OVERKILL, MORTAL SIN, DRONE - Hamburg, Markthalle - (19.03.2008)
Schon im Eingangsbereich traute ich meinen Augen nicht – hatten wir wieder das Jahr 1986? Langhaarige Kuttenträger mit 80er Frisur, weißen Turnschuhen und viel zu engen Jeans quatschten biertrinkend mit ihren Kumpels, wobei die Kutten Bands und Patches beinhalteten, die heutzutage nur noch beinharte Mittdreißiger kennen, obwohl die Träger der Kutten oft kaum älter wie 20 Jahre alt waren.
In diesem Umfeld hatten es die Opener DRONE aus den heimischen Gefilden schwer, wobei viele der genannten Spezies draußen blieben, da sie sich offensichtlich vorher über die Musik der Jungs aus Celle informiert hatten.
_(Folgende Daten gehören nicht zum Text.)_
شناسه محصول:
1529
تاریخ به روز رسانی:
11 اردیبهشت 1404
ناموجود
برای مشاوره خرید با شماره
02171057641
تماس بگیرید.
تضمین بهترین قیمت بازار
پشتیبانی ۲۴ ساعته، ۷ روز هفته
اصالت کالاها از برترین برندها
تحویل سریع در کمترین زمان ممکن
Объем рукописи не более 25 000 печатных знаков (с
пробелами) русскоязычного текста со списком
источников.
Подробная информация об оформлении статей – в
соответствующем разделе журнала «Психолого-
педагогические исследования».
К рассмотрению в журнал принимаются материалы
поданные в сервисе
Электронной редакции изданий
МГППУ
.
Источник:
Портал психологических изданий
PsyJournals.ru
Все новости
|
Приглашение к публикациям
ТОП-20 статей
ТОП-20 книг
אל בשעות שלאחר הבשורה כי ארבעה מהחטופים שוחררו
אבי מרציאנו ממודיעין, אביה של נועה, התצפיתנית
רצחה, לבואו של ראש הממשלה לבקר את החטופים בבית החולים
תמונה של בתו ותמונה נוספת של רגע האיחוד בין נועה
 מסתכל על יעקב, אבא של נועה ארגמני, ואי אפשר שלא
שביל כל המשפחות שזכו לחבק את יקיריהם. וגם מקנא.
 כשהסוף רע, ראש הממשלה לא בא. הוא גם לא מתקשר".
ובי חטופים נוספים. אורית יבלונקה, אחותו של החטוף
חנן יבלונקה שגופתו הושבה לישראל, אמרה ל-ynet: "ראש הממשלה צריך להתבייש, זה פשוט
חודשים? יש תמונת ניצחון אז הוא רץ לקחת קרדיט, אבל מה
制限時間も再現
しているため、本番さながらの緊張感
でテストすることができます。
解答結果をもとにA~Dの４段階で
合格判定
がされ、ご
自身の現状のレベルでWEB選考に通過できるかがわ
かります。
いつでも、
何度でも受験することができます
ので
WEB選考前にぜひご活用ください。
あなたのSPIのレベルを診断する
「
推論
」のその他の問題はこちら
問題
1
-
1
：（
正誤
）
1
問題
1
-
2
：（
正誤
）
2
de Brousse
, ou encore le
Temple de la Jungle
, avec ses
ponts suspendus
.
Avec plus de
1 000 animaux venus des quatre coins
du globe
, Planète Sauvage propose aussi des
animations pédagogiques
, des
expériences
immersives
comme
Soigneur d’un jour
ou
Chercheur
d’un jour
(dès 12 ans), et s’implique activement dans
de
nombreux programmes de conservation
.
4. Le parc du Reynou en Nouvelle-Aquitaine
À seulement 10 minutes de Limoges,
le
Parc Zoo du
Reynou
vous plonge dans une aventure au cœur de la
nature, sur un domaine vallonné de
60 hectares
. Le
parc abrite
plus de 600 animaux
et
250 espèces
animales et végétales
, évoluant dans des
Metalcore mit einigen Hardcore- Elementen plus vereinzelten modernen Thrash-Anleihen und dazu ganz viel Groove – das war der Sound, den sich DRONE verschrieben haben. Die Band war topmotiviert und war stets in Bewegung und am Headbangen. Vorgestellt wurden Songs des bereits über ein Jahr alten Albums „Head-On Collision“ und bei den etwas aufgeschlosseneren Anwesenden konnte die Band durch die entfesselte Energie auch punkten. Dennoch muss man sagen, dass die Jungs mit ihrer Musik nicht zum Rest des Billings passten.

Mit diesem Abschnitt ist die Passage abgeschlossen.